3. Now is Not the Time to Panic also by Kevin Wilson
Anna just finished reading Now is Not The Time to Panic and absolutely loved it, so now we are swapping.
“At the Coalfield public pool, they would blow a whistle and everybody had to get out of the water, and we’d all stand there, hopping on one foot and then the other because the concrete was so damn hot, burning the bottoms of our feet. And some lifeguard, barely older than I was, sixteen, looking like the bad guy in a teen movie, blond and buff and absolutely never going to save you if you were drowning, would wheel out a greased watermelon. There was a three-inch layer of Vaseline, which made the watermelon shiny, almost like it was turning from a solid into a liquid. And the lifeguard and one of his evil twins, maybe with crazier muscles and a scuzzy mustache, would dump this watermelon into the water and then push it to the middle of the pool.”
That’s Chapter One. Don’t you want to read more?
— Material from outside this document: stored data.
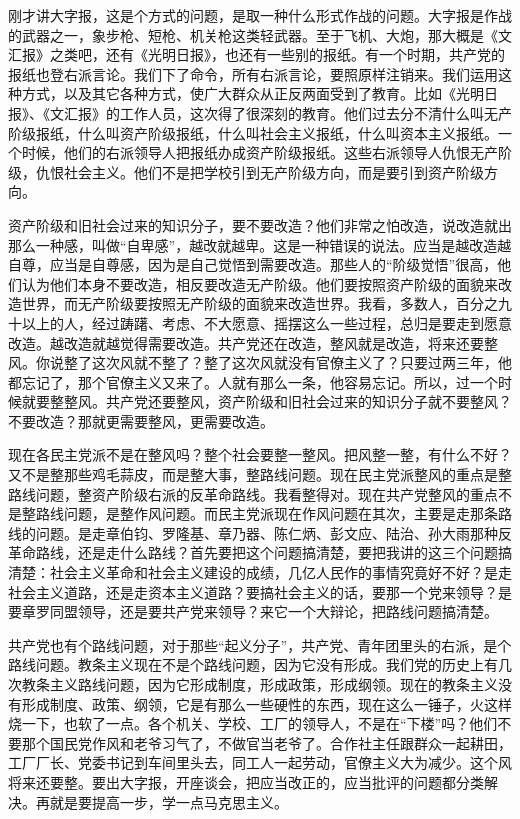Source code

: 刚才讲大字报，这是个方式的问题，是取一种什么形式作战的问题。大字报是作战的武器之一，象步枪、短枪、机关枪这类轻武器。至于飞机、大炮，那大概是《文汇报》之类吧，还有《光明日报》，也还有一些别的报纸。有一个时期，共产党的报纸也登右派言论。我们下了命令，所有右派言论，要照原样注销来。我们运用这种方式，以及其它各种方式，使广大群众从正反两面受到了教育。比如《光明日报》、《文汇报》的工作人员，这次得了很深刻的教育。他们过去分不清什么叫无产阶级报纸，什么叫资产阶级报纸，什么叫社会主义报纸，什么叫资本主义报纸。一个时候，他们的右派领导人把报纸办成资产阶级报纸。这些右派领导人仇恨无产阶级，仇恨社会主义。他们不是把学校引到无产阶级方向，而是要引到资产阶级方向。

资产阶级和旧社会过来的知识分子，要不要改造？他们非常之怕改造，说改造就出那么一种感，叫做“自卑感”，越改就越卑。这是一种错误的说法。应当是越改造越自尊，应当是自尊感，因为是自己觉悟到需要改造。那些人的“阶级觉悟”很高，他们认为他们本身不要改造，相反要改造无产阶级。他们要按照资产阶级的面貌来改造世界，而无产阶级要按照无产阶级的面貌来改造世界。我看，多数人，百分之九十以上的人，经过踌躇、考虑、不大愿意、摇摆这么一些过程，总归是要走到愿意改造。越改造就越觉得需要改造。共产党还在改造，整风就是改造，将来还要整风。你说整了这次风就不整了？整了这次风就没有官僚主义了？只要过两三年，他都忘记了，那个官僚主义又来了。人就有那么一条，他容易忘记。所以，过一个时候就要整整风。共产党还要整风，资产阶级和旧社会过来的知识分子就不要整风？不要改造？那就更需要整风，更需要改造。

现在各民主党派不是在整风吗？整个社会要整一整风。把风整一整，有什么不好？又不是整那些鸡毛蒜皮，而是整大事，整路线问题。现在民主党派整风的重点是整路线问题，整资产阶级右派的反革命路线。我看整得对。现在共产党整风的重点不是整路线问题，是整作风问题。而民主党派现在作风问题在其次，主要是走那条路线的问题。是走章伯钧、罗隆基、章乃器、陈仁炳、彭文应、陆治、孙大雨那种反革命路线，还是走什么路线？首先要把这个问题搞清楚，要把我讲的这三个问题搞清楚：社会主义革命和社会主义建设的成绩，几亿人民作的事情究竟好不好？是走社会主义道路，还是走资本主义道路？要搞社会主义的话，要那一个党来领导？是要章罗同盟领导，还是要共产党来领导？来它一个大辩论，把路线问题搞清楚。

共产党也有个路线问题，对于那些“起义分子”，共产党、青年团里头的右派，是个路线问题。教条主义现在不是个路线问题，因为它没有形成。我们党的历史上有几次教条主义路线问题，因为它形成制度，形成政策，形成纲领。现在的教条主义没有形成制度、政策、纲领，它是有那么一些硬性的东西，现在这么一锤子，火这样烧一下，也软了一点。各个机关、学校、工厂的领导人，不是在“下楼”吗？他们不要那个国民党作风和老爷习气了，不做官当老爷了。合作社主任跟群众一起耕田，工厂厂长、党委书记到车间里头去，同工人一起劳动，官僚主义大为减少。这个风将来还要整。要出大字报，开座谈会，把应当改正的，应当批评的问题都分类解决。再就是要提高一步，学一点马克思主义。

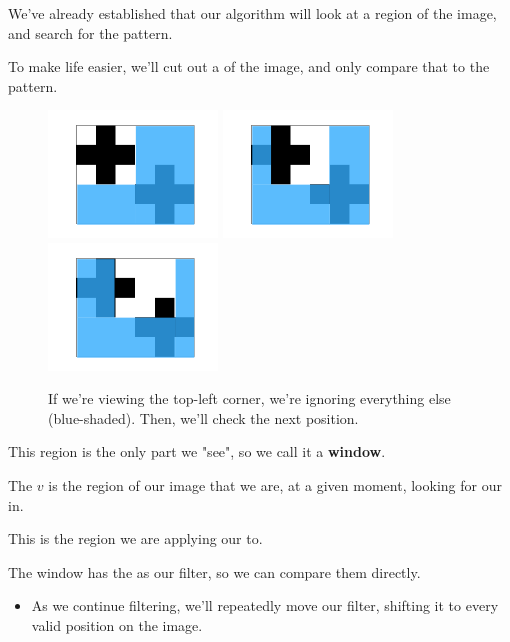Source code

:         We've already established that our algorithm will look at a  region of the image, and search for the pattern.

        To make life easier, we'll cut out a  of the image, and only compare that to the pattern. 

        \begin{figure}[H]
            \includegraphics[width=45mm,scale=0.5]{images/convolutional_neural_networks_images/window.png}
            \includegraphics[width=45mm,scale=0.5]{images/convolutional_neural_networks_images/window2.png}
            \includegraphics[width=45mm,scale=0.5]{images/convolutional_neural_networks_images/window3.png}
            
            \caption*{If we're viewing the top-left corner, we're ignoring everything else (blue-shaded). Then, we'll check the next position.}
        \end{figure}
        
        This region is the only part we "see", so we call it a \textbf{window}.\\

        \begin{definition}
            The  $v$ is the region of our image that we are, at a given moment, looking for our  in.

            This is the region we are applying our  to.

            The window has the  as our filter, so we can compare them directly.

            \subsecdiv

            \begin{itemize}
                \item As we continue filtering, we'll repeatedly move our filter, shifting it to every valid position on the image.
            \end{itemize}
        \end{definition}
        


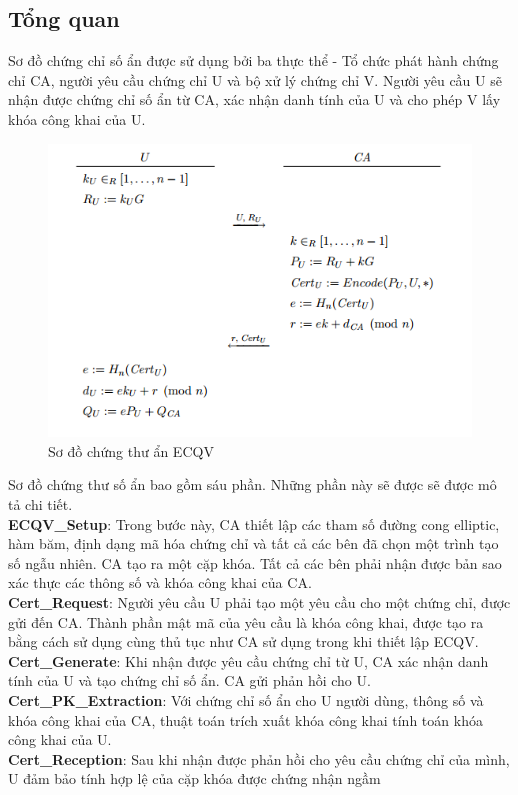 \documentclass[a4paper,12pt]{report}
\begin{document}
\subsection{Tổng quan}
Sơ đồ chứng chỉ số ẩn được sử dụng bởi ba thực thể - Tổ chức phát hành chứng chỉ CA, người yêu cầu chứng chỉ U và bộ xử lý chứng chỉ V. Người yêu cầu U sẽ nhận được chứng chỉ số ẩn từ CA, xác nhận danh tính của U và cho phép V lấy khóa công khai của U. 
\begin{figure}[h]\label{h3.1}
\begin{center}
\includegraphics[scale=0.9]{../im8.png}
\caption{Sơ đồ chứng thư ẩn ECQV}
\end{center}
\end{figure}

Sơ đồ chứng thư số ẩn bao gồm sáu phần. Những phần này sẽ được sẽ được mô tả chi tiết.\\
\textbf{ECQV\_Setup}: Trong bước này, CA thiết lập các tham số đường cong elliptic, hàm băm, định dạng mã hóa chứng chỉ và tất cả các bên đã chọn một trình tạo số ngẫu nhiên. CA tạo ra một cặp khóa. Tất cả các bên phải nhận được bản sao xác thực các thông số và khóa công khai của CA. \\[6pt]
\textbf{Cert\_Request}: Người yêu cầu U phải tạo một yêu cầu cho một chứng chỉ, được gửi đến CA. Thành phần mật mã của yêu cầu là khóa công khai, được tạo ra bằng cách sử dụng cùng thủ tục như CA sử dụng trong khi thiết lập ECQV. \\ [6pt]
\textbf{Cert\_Generate}: Khi nhận được yêu cầu chứng chỉ từ U, CA xác nhận danh tính của U và tạo chứng chỉ số ẩn. CA gửi phản hồi cho U. \\ [6pt]
\textbf{Cert\_PK\_Extraction}: Với chứng chỉ số ẩn cho U người dùng, thông số và khóa công khai của CA, thuật toán trích xuất khóa công khai tính toán khóa công khai của U. \\ [6pt]
\textbf{Cert\_Reception}: Sau khi nhận được phản hồi cho yêu cầu chứng chỉ của mình, U đảm bảo tính hợp lệ của cặp khóa được chứng nhận ngầm
\end{document}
I know I certainly do.
4. 1,000 Words A Writer’s Guide to Staying Creative, Focused, and Productive All Year Round by Jami Attenberg
In the Spring of 2018, Jami Attenberg and a friend decided to help motivate each other to write by writing 1,000 words together daily for two weeks. This turned into a movement with thousands of writers joining in. This year Jami came out with a book to cheer people on even further, full of wisdom from fifty writers, who have been there.
“The best part of being a writer is the actual writing and the community you build along the way. Commercial success, a good review, a cool book cover that everyone compliments, all the likes you get on a post—all of that feels good, all of that is important, because it’s important to feel good and be recognized. But also, it’s fleeting. In the long haul, those things are temporary, and it’s the growth and joy of putting down the words on the page, the development of both the body of work and yourself as a person, in addition to the supporting of other people and being supported by them, that makes it all worthwhile. Those are things you can have every day of your life. They are all possible.”
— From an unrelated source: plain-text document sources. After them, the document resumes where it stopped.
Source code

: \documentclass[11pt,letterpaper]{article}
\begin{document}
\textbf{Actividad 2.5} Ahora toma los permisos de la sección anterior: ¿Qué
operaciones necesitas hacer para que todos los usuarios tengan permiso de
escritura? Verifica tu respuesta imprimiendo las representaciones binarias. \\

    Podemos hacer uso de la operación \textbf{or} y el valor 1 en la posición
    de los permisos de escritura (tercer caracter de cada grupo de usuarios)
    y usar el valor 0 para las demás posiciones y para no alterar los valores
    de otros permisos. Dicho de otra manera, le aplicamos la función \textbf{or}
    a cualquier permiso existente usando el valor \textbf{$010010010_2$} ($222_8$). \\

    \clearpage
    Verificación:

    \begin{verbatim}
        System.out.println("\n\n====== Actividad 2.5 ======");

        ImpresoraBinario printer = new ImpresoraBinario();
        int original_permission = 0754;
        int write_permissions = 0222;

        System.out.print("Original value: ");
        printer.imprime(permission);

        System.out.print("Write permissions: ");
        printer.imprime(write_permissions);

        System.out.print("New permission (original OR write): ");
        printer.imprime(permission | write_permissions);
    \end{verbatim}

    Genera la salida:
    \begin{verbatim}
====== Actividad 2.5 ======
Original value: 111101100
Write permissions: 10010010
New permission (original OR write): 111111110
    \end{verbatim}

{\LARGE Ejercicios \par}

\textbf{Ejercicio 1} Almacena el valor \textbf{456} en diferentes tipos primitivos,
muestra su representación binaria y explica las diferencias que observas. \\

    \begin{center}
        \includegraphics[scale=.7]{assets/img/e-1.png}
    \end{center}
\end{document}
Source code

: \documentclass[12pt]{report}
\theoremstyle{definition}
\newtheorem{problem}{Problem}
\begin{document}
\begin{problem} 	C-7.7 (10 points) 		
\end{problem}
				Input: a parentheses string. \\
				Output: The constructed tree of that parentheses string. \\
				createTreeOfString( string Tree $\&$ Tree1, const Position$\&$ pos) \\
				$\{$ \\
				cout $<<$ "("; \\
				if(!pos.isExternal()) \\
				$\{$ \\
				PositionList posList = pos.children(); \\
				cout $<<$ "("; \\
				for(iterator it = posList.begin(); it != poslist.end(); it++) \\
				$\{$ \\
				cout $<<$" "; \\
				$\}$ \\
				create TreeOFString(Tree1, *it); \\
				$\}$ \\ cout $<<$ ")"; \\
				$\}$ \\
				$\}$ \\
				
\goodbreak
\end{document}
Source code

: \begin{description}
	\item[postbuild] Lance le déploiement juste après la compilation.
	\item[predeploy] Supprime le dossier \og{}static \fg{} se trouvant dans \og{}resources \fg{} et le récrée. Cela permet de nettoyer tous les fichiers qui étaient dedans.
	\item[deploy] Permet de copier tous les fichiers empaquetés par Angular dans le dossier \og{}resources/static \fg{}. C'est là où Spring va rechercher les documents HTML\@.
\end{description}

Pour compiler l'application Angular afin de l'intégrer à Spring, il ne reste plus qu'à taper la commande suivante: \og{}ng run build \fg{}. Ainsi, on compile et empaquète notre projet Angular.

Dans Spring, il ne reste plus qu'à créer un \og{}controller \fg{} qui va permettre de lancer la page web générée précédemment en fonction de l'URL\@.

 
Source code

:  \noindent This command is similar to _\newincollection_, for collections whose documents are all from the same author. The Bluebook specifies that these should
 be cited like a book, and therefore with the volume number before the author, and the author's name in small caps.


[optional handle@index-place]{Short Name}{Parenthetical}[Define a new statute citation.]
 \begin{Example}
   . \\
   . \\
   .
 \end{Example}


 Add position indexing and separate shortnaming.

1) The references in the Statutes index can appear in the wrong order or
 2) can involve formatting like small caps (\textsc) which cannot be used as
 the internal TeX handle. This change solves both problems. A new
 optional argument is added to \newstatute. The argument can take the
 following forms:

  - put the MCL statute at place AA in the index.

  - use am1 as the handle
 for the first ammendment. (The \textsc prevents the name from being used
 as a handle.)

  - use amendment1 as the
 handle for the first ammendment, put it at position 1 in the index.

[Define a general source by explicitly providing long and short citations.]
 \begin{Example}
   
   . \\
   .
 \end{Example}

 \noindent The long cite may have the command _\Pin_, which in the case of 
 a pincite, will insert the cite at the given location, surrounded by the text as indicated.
If you’re a writer, and if you write, you’re a writer, and you need a little pick me up, this one is for you. I also invite you to write along with Jami and the rest of us starting June 1st. It is free, and you can sign up by joining her Substack here. (No one will beat you up if you don’t write 1,000 words, so don’t beat yourself up. Come and be part of a creative community.)
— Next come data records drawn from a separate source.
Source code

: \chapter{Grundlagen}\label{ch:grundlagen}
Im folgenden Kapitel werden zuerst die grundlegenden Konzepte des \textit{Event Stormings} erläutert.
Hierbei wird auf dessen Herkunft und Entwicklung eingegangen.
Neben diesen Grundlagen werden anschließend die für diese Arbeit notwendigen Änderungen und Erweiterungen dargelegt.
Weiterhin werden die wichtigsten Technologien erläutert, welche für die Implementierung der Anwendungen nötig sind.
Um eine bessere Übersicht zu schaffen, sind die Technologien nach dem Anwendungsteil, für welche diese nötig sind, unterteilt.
Well, I’ve already taken up more of your holiday weekend time than I intended. If you are still hungry for more reads, I suggest you check out this Saturday’s Literary Merit. Andrea is the one who pointed me towards Kevin Wilson’s books. She has a talent for finding the best things and sharing them, and this week her Substack turned one. Congratulations, Andrea!
I would love to continue this conversation in the comments. Let’s fill it up with books we are reading now, past summer loves, or books we can’t wait to take in the hammock, or our dark bedroom, and devour.
Thanks for being here!
Enjoy your summer, Mary! 🌼🌺🌸🌻🌷
Can't wait to read these.. Thanks for the list.